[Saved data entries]
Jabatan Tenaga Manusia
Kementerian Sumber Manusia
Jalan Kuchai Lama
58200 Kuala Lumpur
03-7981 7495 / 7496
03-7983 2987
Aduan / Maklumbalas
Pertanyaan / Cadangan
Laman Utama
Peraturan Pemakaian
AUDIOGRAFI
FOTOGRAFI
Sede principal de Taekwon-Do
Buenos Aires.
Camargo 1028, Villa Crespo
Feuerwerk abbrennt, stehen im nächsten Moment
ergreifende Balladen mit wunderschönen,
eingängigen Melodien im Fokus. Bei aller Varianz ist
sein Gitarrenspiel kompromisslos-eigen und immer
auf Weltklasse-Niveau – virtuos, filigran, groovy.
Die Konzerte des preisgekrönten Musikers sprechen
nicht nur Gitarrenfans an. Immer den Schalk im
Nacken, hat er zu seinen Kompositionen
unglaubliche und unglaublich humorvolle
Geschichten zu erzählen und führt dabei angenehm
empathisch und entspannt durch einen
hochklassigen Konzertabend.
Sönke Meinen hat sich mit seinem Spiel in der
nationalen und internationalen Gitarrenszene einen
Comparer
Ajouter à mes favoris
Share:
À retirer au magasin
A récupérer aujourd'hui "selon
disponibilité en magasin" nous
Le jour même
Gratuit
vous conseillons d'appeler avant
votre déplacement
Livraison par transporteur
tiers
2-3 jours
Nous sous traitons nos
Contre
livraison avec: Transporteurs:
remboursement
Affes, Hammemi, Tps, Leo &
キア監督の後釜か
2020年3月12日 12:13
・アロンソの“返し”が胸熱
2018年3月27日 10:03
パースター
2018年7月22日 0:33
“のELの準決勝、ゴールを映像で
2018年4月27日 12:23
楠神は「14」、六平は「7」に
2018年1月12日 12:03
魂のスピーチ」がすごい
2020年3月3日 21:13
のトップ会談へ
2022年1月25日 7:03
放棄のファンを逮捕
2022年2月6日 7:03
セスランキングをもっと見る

▶ _Work required_: Which lines in the records contain the word "Manusia"? Identify each one and copy it out in full.

▶ _Task response_:
Jabatan Tenaga Manusia
Kementerian Sumber Manusia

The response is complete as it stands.